Teks Latihan =>
::::

Upaya kesehatan adalah pemeliharaan kesehatan itu sendiri, yang meliputi pemeliharaan kesehatan masyarakat dan pemeliharaan kesehatan individu. Di dalam kesehatan masyarakat terdapat turunan lainya seperti kesehatan sekolah, kesehatan lingkungan (hygiene dan sanitasi), pemberantasan sakit menular seperti corona virus.
Sementara kesehatan individu lebih kepada upaya kesehatan induvidu yang dikenal dengan pelayanan kedokteran (medis). Pada pelayanan kesehatan individu terdapat hubungan antara pasien dan tenaga kesehatan khususnya dokter dan rumah sakit/klinik sebagai sarana kesehatan.
Hubungan yang timbul antara pasien, dokter, dan sarana kesehatan (rumah sakit/klinik) diatur oleh kaidah-kaidah tentang kedokteran (bagian kesehatan), hukum, non hukum (moral, etika, kesopanan, kesusilaan, dan ketertiban), sehingga bisa dibilang merupakan suatu hubungan yang unik dan menyeluruh. Karenanya tidak dapat dilihat dari satu sisi kaedah saja tetapi harus menyeluruh tidak dapat dipisahkan.
Hubungan yang unik dan komplek inilah menjadi sumber perdebatan, apakah hubungan pasien dan dokter seperti hubungan konsumen dan pelaku usaha yang tunduk pada UU Perlindungan Konsumen? Yaitu hubungan antara konsumen dan pelaku usaha di bidang jasa?

::::

Cuplikan Materi =>
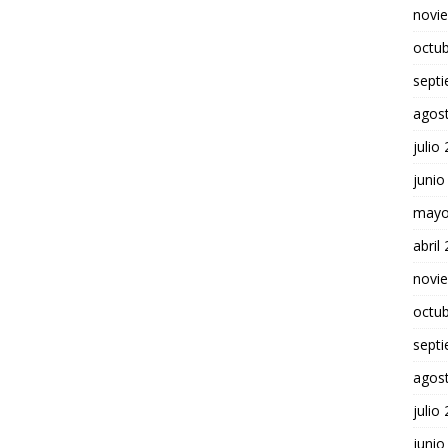
novi
octu
sept
agos
julio
junio
mayo
abril
novi
octu
sept
agos
julio
junio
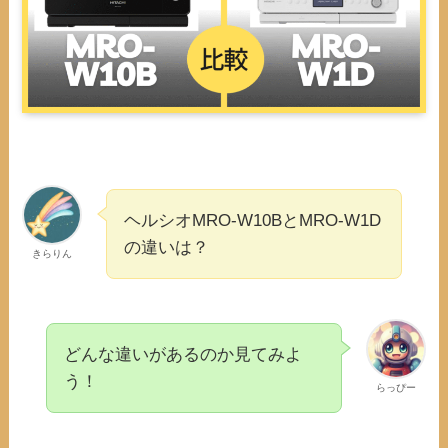
ヘルシオMRO-W10BとMRO-W1D
の違いは？
きらりん
どんな違いがあるのか見てみよ
う！
らっぴー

::::

Tugas =>
Teruskan teks tentang upaya kesehatan dan hubungan pasien dengan dokter, dimulai sesudah kalimat terakhirnya.

Kolom Jawaban =>
Pasien tidak dapat diidentikan dengan konsumen, karena hubungan yang terjadi antara pasien dan dokter bukan merupakan hubungan jual beli yang diatur dalam KUH Perdata dan KUHD, melainkan hanya merupakan bentuk perikatan medis, yaitu perjanjian usaha (inspanning verbintenis), lebih tepatnya lagi disebut perjanjian usaha kesembuhan (terapeutik), bukan perikatan medis hasil (resultaat verbintenis).
Di sisi lain profesi dokter dalam etika kedokteran masih berpegang pada prinsip “pengabdian dan kemanusiaan” sehingga sulit disamakan antara pasien dan konsumen pada umumnya.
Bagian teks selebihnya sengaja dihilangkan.